We wondered about the strong presence of Sicily on the menu, since most of Tokuyoshi's life in Italy has been in the north - Modena and Milano, but apparently the island and its strong flavors cast their magic on whoever encounters them. Tokuyoshi spoke with shiny eyes about his frequent visits to Sicily, the rare findings that he carries all the way back to Milan and the large amounts of capers that are cured in the back of the kitchen. To demonstrate it he opened one of the jars that stood on the high shelf in front of us, and the definitive salty smell made it most clear.

Bolt


Another dessert was a recreation of the Monte Rosa ("Pink Mountain") massif, which is not pink at all, of course: the slopes are meringues made of beetroot and coffee - oin which "stamped" a coffee plated herb. Such a great presentation, even before we unassembled it and went inside: oven-roasted potato ice cream - surprising and remarkable as you might expect, in case you can "expect" a roasted potato ice cream - and a porcini mushroom crumble.

A true peak.

Pink peak


This is the end, together with the coffee:

delicate apple macarons,

beetroot jelly candies that I would be happy to have regularly,

and a cube of Barozzi cake, the famous peanut, almonds and chocolate cake from the little town of Vignola near Modena. The cake is solely made in the Gollini bakery since 1886. In 1907 Eugenio Gollini decided to honor for his 400th birthday the architect Jacopo Barozzi, who designed - among the rest - the most impressive Church of the Gesù in Rome and was born just a couple of buildings from the bakery.

Some sweets


Just before we arrived in Milan we watched the first episode of the Netflix's series "Chef's Table", in which the mentor Bottura recalls the inspiration he absorbed under the kitchen table from his grandmother. The grandmotherly inspiration works the same for Tokuyoshi, but in his case the inspiration is Japanese and the hands are moving in a different rhythm and pace.
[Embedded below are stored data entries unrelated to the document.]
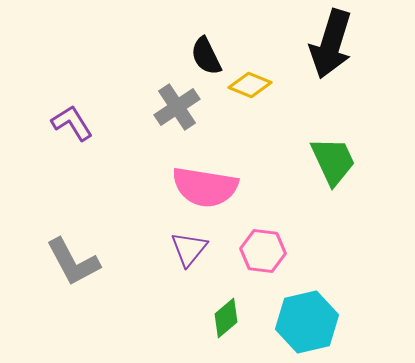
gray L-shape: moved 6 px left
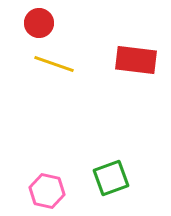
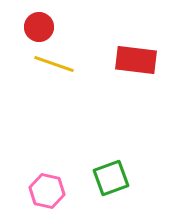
red circle: moved 4 px down
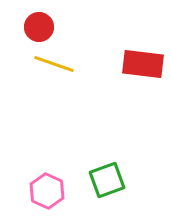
red rectangle: moved 7 px right, 4 px down
green square: moved 4 px left, 2 px down
pink hexagon: rotated 12 degrees clockwise
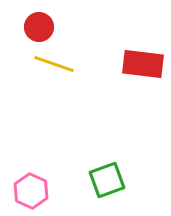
pink hexagon: moved 16 px left
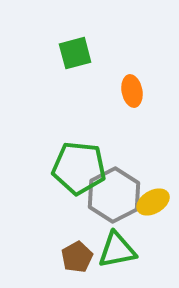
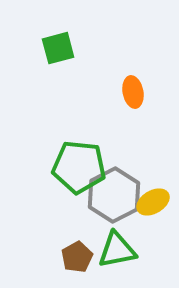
green square: moved 17 px left, 5 px up
orange ellipse: moved 1 px right, 1 px down
green pentagon: moved 1 px up
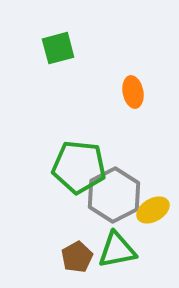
yellow ellipse: moved 8 px down
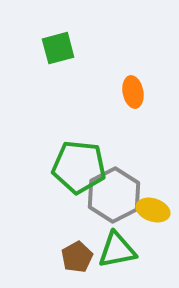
yellow ellipse: rotated 48 degrees clockwise
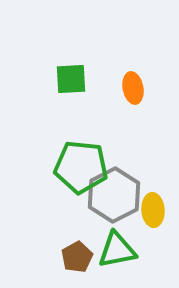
green square: moved 13 px right, 31 px down; rotated 12 degrees clockwise
orange ellipse: moved 4 px up
green pentagon: moved 2 px right
yellow ellipse: rotated 68 degrees clockwise
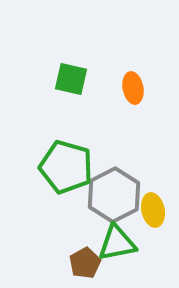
green square: rotated 16 degrees clockwise
green pentagon: moved 15 px left; rotated 10 degrees clockwise
yellow ellipse: rotated 8 degrees counterclockwise
green triangle: moved 7 px up
brown pentagon: moved 8 px right, 6 px down
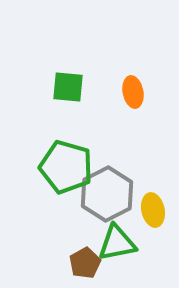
green square: moved 3 px left, 8 px down; rotated 8 degrees counterclockwise
orange ellipse: moved 4 px down
gray hexagon: moved 7 px left, 1 px up
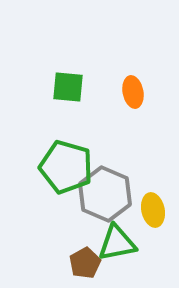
gray hexagon: moved 2 px left; rotated 10 degrees counterclockwise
If Bottura's cooking touches the molecular but doesn't surrender to it - breaking the traditional dish to its ingredients and setting them back again differently, Yoji Tokuyoshi considers the Italian cuisine as a whole. He pours into the dishes he got used to his homeland culture, "contaminate" them with different aesthetics and pace, and as if he filters the Italian cuisine through a sharp and stressed lens and hands that came from afar.


If you were wondering what's cooking at Tokuyoshi's home between the Japanese and Italian cuisines, his not-that-surprising answer was "after so many hours in the kitchen we prefer to eat out".